● **What the task requires**
Retype the listing that follows, leaving nothing out.

● **Supplied records**
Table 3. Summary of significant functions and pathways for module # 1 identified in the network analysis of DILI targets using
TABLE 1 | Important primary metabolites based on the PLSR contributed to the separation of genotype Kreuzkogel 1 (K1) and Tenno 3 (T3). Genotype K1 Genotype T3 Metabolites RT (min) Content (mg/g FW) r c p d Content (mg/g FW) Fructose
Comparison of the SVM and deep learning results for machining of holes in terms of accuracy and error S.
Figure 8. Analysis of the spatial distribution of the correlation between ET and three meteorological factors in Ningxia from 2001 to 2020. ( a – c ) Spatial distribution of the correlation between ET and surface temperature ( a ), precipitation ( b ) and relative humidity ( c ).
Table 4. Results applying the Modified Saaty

● **Finished exercise**
Table 3. Summary of significant functions and pathways for module # 1 identified in the network analysis of DILI targets using
TABLE 1 | Important primary metabolites based on the PLSR contributed to the separation of genotype Kreuzkogel 1 (K1) and Tenno 3 (T3). Genotype K1 Genotype T3 Metabolites RT (min) Content (mg/g FW) r c p d Content (mg/g FW) Fructose
Comparison of the SVM and deep learning results for machining of holes in terms of accuracy and error S.
Figure 8. Analysis of the spatial distribution of the correlation between ET and three meteorological factors in Ningxia from 2001 to 2020. ( a – c ) Spatial distribution of the correlation between ET and surface temperature ( a ), precipitation ( b ) and relative humidity ( c ).
Table 4. Results applying the Modified Saaty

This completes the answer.